Studying these traditions allowed her to learn more about her own passion for music.
“I am a fiddle player myself, and I thought this would be a great way to get an inside scoop on Ozark roots music culture,” Pendleton noted. “So many of the old-time tunes that were played in the 1800s are still played today at jams. … [It was] super cool to see how these old traditions have manifested in current jam circles.”
Ozarks Culture also examined how archives construct narratives out of collected fieldwork that directly impacts future scholarship. The class frequently visited the University Libraries Special Collections and learned how to navigate its resources. During one session, Youngblood led students in exploring the Ozark Folksong Collection, the largest collection of Ozark folksongs in the world hosted at the University of Arkansas. As the class encountered an incomplete transcript to a song one researcher from the 1960s determined was not good enough to record, it became clear how personal bias and prioritizing certain narratives can find its way into the archive.
“What makes a folk song?” Youngblood posed to the class. “Who decides?”

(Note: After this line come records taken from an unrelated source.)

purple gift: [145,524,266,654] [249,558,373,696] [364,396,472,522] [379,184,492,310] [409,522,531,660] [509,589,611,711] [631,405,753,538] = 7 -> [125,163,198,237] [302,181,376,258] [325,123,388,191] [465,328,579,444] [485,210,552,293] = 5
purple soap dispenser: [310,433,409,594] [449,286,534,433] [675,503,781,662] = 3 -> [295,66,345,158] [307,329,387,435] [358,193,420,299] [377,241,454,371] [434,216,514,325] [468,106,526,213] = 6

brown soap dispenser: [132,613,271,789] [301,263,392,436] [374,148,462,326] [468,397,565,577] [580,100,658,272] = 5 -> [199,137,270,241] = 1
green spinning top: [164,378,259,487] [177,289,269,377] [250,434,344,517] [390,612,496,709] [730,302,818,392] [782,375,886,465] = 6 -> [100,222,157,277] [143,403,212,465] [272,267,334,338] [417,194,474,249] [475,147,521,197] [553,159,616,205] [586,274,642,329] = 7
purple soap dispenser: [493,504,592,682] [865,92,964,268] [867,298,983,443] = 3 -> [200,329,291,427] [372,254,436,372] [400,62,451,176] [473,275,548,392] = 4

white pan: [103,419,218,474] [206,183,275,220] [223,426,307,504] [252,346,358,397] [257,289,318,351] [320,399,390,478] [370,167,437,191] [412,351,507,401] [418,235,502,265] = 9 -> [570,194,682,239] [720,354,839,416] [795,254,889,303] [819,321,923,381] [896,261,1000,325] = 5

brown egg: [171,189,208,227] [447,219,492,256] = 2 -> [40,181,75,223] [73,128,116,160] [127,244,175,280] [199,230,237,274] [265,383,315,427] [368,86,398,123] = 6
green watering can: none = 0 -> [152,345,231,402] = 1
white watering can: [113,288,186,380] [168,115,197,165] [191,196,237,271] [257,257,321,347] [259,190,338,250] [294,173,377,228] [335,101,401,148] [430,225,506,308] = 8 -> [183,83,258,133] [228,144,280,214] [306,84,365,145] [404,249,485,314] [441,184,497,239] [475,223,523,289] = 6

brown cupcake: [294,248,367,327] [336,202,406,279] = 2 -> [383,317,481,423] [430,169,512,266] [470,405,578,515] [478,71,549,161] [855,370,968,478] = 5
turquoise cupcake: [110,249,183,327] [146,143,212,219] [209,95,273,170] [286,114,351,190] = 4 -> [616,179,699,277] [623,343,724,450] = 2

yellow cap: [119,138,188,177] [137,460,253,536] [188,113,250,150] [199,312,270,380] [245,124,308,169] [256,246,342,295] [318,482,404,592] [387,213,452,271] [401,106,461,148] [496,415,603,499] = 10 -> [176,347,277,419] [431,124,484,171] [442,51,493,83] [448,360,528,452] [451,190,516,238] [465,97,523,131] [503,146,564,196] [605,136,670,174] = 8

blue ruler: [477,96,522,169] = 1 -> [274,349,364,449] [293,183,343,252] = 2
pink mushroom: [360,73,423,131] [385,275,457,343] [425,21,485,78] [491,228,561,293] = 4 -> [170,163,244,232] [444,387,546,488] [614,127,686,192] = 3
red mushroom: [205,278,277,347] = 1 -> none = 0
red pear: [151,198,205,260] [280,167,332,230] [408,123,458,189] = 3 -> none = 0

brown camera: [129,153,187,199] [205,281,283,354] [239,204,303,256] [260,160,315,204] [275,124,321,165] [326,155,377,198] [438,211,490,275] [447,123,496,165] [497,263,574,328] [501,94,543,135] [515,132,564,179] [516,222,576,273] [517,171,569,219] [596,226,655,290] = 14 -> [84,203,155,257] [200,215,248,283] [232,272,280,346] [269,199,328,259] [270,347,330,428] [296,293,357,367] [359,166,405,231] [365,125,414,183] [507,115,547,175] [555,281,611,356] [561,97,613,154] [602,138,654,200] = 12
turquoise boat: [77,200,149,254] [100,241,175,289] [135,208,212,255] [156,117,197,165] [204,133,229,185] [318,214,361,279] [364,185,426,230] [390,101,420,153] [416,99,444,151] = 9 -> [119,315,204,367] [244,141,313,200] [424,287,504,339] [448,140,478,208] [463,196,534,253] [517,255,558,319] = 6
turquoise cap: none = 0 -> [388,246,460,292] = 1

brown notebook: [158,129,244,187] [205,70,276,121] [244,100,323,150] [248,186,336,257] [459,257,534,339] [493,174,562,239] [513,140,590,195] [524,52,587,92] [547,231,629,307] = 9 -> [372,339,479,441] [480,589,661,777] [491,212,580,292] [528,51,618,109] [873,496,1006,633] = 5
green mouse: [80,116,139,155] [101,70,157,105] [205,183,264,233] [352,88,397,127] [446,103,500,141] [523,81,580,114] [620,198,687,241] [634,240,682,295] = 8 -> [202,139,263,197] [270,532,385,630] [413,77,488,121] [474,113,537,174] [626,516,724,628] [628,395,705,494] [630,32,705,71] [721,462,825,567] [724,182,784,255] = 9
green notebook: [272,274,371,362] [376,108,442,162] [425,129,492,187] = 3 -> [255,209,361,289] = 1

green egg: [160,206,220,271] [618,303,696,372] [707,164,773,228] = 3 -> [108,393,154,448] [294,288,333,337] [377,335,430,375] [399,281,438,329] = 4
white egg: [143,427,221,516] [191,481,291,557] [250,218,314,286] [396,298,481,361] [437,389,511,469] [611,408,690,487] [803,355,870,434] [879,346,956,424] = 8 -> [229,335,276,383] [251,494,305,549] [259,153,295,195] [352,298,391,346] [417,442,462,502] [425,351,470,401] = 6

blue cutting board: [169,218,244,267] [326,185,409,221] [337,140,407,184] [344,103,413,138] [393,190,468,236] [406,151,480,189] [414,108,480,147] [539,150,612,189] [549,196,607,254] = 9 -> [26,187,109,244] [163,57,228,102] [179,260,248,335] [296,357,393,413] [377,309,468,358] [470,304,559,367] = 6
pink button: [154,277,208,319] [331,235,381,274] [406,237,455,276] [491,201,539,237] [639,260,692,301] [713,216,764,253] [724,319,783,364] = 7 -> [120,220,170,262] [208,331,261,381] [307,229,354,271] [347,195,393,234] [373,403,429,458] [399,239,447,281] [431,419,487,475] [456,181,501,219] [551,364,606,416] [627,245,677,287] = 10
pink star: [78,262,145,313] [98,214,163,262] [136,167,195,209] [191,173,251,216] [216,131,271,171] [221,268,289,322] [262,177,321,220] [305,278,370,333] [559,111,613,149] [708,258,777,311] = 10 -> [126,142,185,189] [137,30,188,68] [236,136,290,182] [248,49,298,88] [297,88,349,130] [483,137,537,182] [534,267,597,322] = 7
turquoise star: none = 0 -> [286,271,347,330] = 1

The course’s final project had students put all these folklore research skills to use. They each prepared museum exhibits investigating a unique aspect of contemporary life in the Ozarks based on collected fieldwork and contextualized with archival texts. The range of topics underscored the breadth of folkways and richness of Ozark life today.
Elizabeth Gunderman, an honors African and African American studies and political science major from Fayetteville, Arkansas, presented on Ozark water witching, also known as dowsing, the practice of finding underground water using a stick or Witch Hazel branch. Gunderman learned more about the practice from her grandmother and highlighted the practice’s historical and ongoing importance to farmers in local Ozark communities.
Thomas Medford, an honors history major from Conway, Arkansas, constructed a personal history of Bonnie Villines, whose homestead in Boxley Valley was ceded to the Park Service for the creation of the Buffalo National River. Focusing in on Villines’ love of quilting and new life away from the river, Medford hopes to exemplify an Ozarker in time and the people behind a changing landscape.
A group of Arkansans pose by a river. A man in the back holds dowsing rods, used in a practice called water witching to find water sources.
A photograph of a stream in Boxley Valley taken by the National Park Service in the early 1980s.
An exterior photograph of the Villines Mill in Boxley Valley taken in the mid-1900s.